C'est également un élément artistique et figuratif, notamment une fenêtre d'abbaye, qui ouvre "d'autres" scénarios dans un autre des récits de terreur les plus significatifs de James, Le trésor de l'abbé Thomas ("Le trésor de l'abbé Thomas", 1904), centré sur un code énigmatique à résoudre selon l'exemple de Le scarabée d'or par Poé.
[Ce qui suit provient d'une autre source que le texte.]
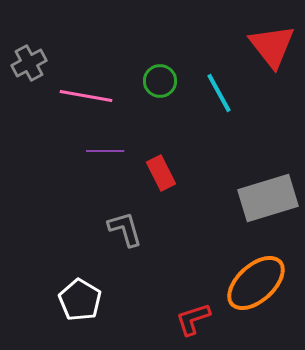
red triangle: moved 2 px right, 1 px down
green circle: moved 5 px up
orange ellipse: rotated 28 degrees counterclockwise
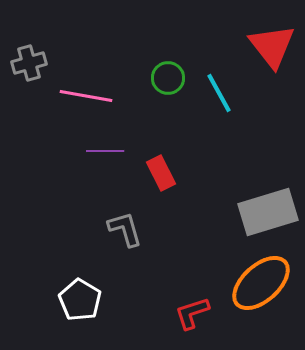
gray cross: rotated 12 degrees clockwise
green circle: moved 8 px right, 3 px up
gray rectangle: moved 14 px down
orange ellipse: moved 5 px right
red L-shape: moved 1 px left, 6 px up
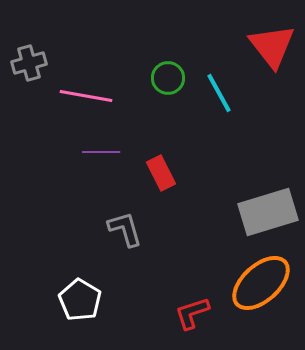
purple line: moved 4 px left, 1 px down
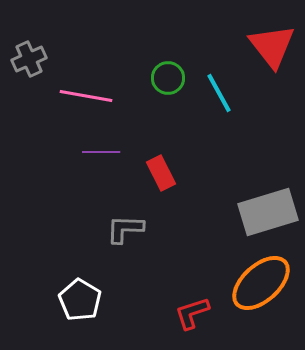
gray cross: moved 4 px up; rotated 8 degrees counterclockwise
gray L-shape: rotated 72 degrees counterclockwise
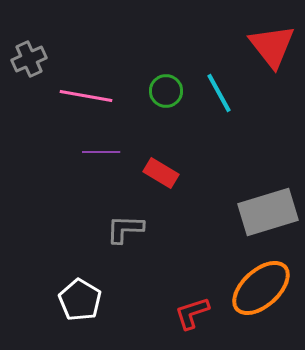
green circle: moved 2 px left, 13 px down
red rectangle: rotated 32 degrees counterclockwise
orange ellipse: moved 5 px down
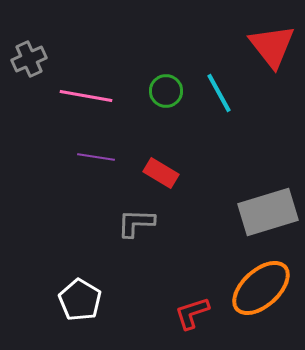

Pour atteindre le "trésor" mentionné dans le titre, les protagonistes devront en fabriquer un vrai descente aux enfers accéder à un puits de marbre italien précieux, agrémenté de reliefs représentant certaines des figures les plus célèbres de l'Ancien Testament (Elie, Jacob, etc.), démontrant le fait que dans les contes plus ésotériques de Jacques souvent le judéo-christianisme et le "paganisme" (et/ou la "magie noire") sont étroitement liés. Le démon "gardien" (c'est-à-dire gardé par l'abbé Thomas) sur lequel les aventuriers finissent par tomber a peut-être influencé dans une certaine mesure l'anatomie des anciens Lovecraftiens, au point que l'un d'eux décrit avec dégoût "l'impression que plusieurs bras ou jambes o tentacules [italiques ns.] ou qui sait quoi d'autre, [le] s'était accroché au corps" (la même description exacte sera également répétée dans "La résidence à Whitminster", voir ci-dessous), et qu'un autre décrit la tête sculptée sur le bien, portrait du Gardien, comme "quelque chose qui ressemble beaucoup à un crapaud", anticipant ainsi les hybrides humains-batraciens de Dagon e Le masque d'Innsmouth.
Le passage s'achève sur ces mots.